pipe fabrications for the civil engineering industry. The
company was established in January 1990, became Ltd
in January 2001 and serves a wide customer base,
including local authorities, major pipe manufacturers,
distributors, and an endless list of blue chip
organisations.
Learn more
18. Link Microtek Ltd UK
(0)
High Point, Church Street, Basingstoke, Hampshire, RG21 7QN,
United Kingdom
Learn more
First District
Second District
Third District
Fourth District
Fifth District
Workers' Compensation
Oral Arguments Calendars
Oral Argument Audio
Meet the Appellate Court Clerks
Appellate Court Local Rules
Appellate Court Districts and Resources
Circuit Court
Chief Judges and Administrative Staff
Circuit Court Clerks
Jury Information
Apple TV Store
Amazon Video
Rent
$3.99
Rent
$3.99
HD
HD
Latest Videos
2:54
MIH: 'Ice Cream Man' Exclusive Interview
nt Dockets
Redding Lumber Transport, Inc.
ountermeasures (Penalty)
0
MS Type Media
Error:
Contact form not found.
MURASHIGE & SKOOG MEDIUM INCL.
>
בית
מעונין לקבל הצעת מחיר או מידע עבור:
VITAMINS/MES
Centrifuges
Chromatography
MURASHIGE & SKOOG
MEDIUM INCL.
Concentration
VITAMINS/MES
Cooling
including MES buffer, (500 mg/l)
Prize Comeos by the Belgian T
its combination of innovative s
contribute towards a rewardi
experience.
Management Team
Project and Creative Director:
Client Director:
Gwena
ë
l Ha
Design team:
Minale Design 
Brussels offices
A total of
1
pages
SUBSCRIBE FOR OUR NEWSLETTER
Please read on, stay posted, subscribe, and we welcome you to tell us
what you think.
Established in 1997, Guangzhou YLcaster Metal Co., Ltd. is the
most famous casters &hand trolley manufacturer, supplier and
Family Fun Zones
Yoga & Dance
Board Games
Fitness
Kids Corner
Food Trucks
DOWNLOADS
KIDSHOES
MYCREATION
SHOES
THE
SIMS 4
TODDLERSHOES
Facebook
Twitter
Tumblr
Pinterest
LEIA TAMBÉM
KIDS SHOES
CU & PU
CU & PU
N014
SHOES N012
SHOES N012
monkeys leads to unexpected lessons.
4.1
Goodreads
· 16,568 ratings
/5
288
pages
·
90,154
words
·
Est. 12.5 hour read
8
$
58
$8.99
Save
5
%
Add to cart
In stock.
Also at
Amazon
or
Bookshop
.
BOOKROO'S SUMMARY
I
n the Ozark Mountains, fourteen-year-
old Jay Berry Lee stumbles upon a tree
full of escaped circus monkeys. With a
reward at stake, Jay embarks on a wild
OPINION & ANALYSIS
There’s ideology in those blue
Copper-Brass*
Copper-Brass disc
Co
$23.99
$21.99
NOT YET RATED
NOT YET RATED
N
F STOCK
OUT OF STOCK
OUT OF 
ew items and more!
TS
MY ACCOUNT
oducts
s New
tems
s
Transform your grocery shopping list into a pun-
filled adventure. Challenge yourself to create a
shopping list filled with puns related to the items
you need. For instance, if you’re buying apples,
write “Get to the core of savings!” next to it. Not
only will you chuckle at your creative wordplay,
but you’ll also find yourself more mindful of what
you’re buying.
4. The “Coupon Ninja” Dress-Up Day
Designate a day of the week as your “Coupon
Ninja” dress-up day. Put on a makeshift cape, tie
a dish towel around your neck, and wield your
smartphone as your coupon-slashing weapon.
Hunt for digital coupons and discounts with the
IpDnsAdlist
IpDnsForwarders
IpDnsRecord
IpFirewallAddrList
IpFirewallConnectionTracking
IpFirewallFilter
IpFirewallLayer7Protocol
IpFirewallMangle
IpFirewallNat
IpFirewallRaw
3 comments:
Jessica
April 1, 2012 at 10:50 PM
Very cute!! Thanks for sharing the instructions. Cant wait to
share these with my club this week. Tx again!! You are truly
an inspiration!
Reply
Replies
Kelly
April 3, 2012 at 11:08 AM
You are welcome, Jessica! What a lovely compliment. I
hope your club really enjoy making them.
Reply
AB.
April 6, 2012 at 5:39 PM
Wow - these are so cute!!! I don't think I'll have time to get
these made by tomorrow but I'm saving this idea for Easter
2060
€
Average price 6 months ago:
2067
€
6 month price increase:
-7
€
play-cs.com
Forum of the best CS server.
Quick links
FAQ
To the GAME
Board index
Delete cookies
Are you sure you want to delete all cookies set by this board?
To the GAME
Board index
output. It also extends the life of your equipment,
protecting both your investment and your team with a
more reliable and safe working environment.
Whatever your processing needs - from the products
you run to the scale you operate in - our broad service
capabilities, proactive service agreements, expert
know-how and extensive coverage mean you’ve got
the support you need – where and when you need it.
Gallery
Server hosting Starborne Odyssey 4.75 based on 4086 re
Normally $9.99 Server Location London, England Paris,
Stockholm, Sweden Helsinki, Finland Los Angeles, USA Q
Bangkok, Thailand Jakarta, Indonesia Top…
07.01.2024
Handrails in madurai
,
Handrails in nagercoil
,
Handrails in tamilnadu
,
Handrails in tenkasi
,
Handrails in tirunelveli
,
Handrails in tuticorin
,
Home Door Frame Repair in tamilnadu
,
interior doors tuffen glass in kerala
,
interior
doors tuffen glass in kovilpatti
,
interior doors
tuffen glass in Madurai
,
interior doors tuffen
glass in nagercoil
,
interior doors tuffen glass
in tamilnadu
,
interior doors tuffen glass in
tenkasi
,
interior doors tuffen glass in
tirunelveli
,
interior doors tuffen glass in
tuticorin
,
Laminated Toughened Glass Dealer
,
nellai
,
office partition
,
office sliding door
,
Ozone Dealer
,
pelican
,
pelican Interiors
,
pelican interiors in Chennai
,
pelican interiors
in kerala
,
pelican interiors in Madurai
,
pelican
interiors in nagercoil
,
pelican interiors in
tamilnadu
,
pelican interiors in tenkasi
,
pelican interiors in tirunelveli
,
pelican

^^^^^^^^^^^^^^^^

Task statement:
Retype each line above exactly as written.

Written response:
pipe fabrications for the civil engineering industry. The
company was established in January 1990, became Ltd
in January 2001 and serves a wide customer base,
including local authorities, major pipe manufacturers,
distributors, and an endless list of blue chip
organisations.
Learn more
18. Link Microtek Ltd UK
(0)
High Point, Church Street, Basingstoke, Hampshire, RG21 7QN,
United Kingdom
Learn more
First District
Second District
Third District
Fourth District
Fifth District
Workers' Compensation
Oral Arguments Calendars
Oral Argument Audio
Meet the Appellate Court Clerks
Appellate Court Local Rules
Appellate Court Districts and Resources
Circuit Court
Chief Judges and Administrative Staff
Circuit Court Clerks
Jury Information
Apple TV Store
Amazon Video
Rent
$3.99
Rent
$3.99
HD
HD
Latest Videos
2:54
MIH: 'Ice Cream Man' Exclusive Interview
nt Dockets
Redding Lumber Transport, Inc.
ountermeasures (Penalty)
0
MS Type Media
Error:
Contact form not found.
MURASHIGE & SKOOG MEDIUM INCL.
>
בית
מעונין לקבל הצעת מחיר או מידע עבור:
VITAMINS/MES
Centrifuges
Chromatography
MURASHIGE & SKOOG
MEDIUM INCL.
Concentration
VITAMINS/MES
Cooling
including MES buffer, (500 mg/l)
Prize Comeos by the Belgian T
its combination of innovative s
contribute towards a rewardi
experience.
Management Team
Project and Creative Director:
Client Director:
Gwena
ë
l Ha
Design team:
Minale Design 
Brussels offices
A total of
1
pages
SUBSCRIBE FOR OUR NEWSLETTER
Please read on, stay posted, subscribe, and we welcome you to tell us
what you think.
Established in 1997, Guangzhou YLcaster Metal Co., Ltd. is the
most famous casters &hand trolley manufacturer, supplier and
Family Fun Zones
Yoga & Dance
Board Games
Fitness
Kids Corner
Food Trucks
DOWNLOADS
KIDSHOES
MYCREATION
SHOES
THE
SIMS 4
TODDLERSHOES
Facebook
Twitter
Tumblr
Pinterest
LEIA TAMBÉM
KIDS SHOES
CU & PU
CU & PU
N014
SHOES N012
SHOES N012
monkeys leads to unexpected lessons.
4.1
Goodreads
· 16,568 ratings
/5
288
pages
·
90,154
words
·
Est. 12.5 hour read
8
$
58
$8.99
Save
5
%
Add to cart
In stock.
Also at
Amazon
or
Bookshop
.
BOOKROO'S SUMMARY
I
n the Ozark Mountains, fourteen-year-
old Jay Berry Lee stumbles upon a tree
full of escaped circus monkeys. With a
reward at stake, Jay embarks on a wild
OPINION & ANALYSIS
There’s ideology in those blue
Copper-Brass*
Copper-Brass disc
Co
$23.99
$21.99
NOT YET RATED
NOT YET RATED
N
F STOCK
OUT OF STOCK
OUT OF 
ew items and more!
TS
MY ACCOUNT
oducts
s New
tems
s
Transform your grocery shopping list into a pun-
filled adventure. Challenge yourself to create a
shopping list filled with puns related to the items
you need. For instance, if you’re buying apples,
write “Get to the core of savings!” next to it. Not
only will you chuckle at your creative wordplay,
but you’ll also find yourself more mindful of what
you’re buying.
4. The “Coupon Ninja” Dress-Up Day
Designate a day of the week as your “Coupon
Ninja” dress-up day. Put on a makeshift cape, tie
a dish towel around your neck, and wield your
smartphone as your coupon-slashing weapon.
Hunt for digital coupons and discounts with the
IpDnsAdlist
IpDnsForwarders
IpDnsRecord
IpFirewallAddrList
IpFirewallConnectionTracking
IpFirewallFilter
IpFirewallLayer7Protocol
IpFirewallMangle
IpFirewallNat
IpFirewallRaw
3 comments:
Jessica
April 1, 2012 at 10:50 PM
Very cute!! Thanks for sharing the instructions. Cant wait to
share these with my club this week. Tx again!! You are truly
an inspiration!
Reply
Replies
Kelly
April 3, 2012 at 11:08 AM
You are welcome, Jessica! What a lovely compliment. I
hope your club really enjoy making them.
Reply
AB.
April 6, 2012 at 5:39 PM
Wow - these are so cute!!! I don't think I'll have time to get
these made by tomorrow but I'm saving this idea for Easter
2060
€
Average price 6 months ago:
2067
€
6 month price increase:
-7
€
play-cs.com
Forum of the best CS server.
Quick links
FAQ
To the GAME
Board index
Delete cookies
Are you sure you want to delete all cookies set by this board?
To the GAME
Board index
output. It also extends the life of your equipment,
protecting both your investment and your team with a
more reliable and safe working environment.
Whatever your processing needs - from the products
you run to the scale you operate in - our broad service
capabilities, proactive service agreements, expert
know-how and extensive coverage mean you’ve got
the support you need – where and when you need it.
Gallery
Server hosting Starborne Odyssey 4.75 based on 4086 re
Normally $9.99 Server Location London, England Paris,
Stockholm, Sweden Helsinki, Finland Los Angeles, USA Q
Bangkok, Thailand Jakarta, Indonesia Top…
07.01.2024
Handrails in madurai
,
Handrails in nagercoil
,
Handrails in tamilnadu
,
Handrails in tenkasi
,
Handrails in tirunelveli
,
Handrails in tuticorin
,
Home Door Frame Repair in tamilnadu
,
interior doors tuffen glass in kerala
,
interior
doors tuffen glass in kovilpatti
,
interior doors
tuffen glass in Madurai
,
interior doors tuffen
glass in nagercoil
,
interior doors tuffen glass
in tamilnadu
,
interior doors tuffen glass in
tenkasi
,
interior doors tuffen glass in
tirunelveli
,
interior doors tuffen glass in
tuticorin
,
Laminated Toughened Glass Dealer
,
nellai
,
office partition
,
office sliding door
,
Ozone Dealer
,
pelican
,
pelican Interiors
,
pelican interiors in Chennai
,
pelican interiors
in kerala
,
pelican interiors in Madurai
,
pelican
interiors in nagercoil
,
pelican interiors in
tamilnadu
,
pelican interiors in tenkasi
,
pelican interiors in tirunelveli
,
pelican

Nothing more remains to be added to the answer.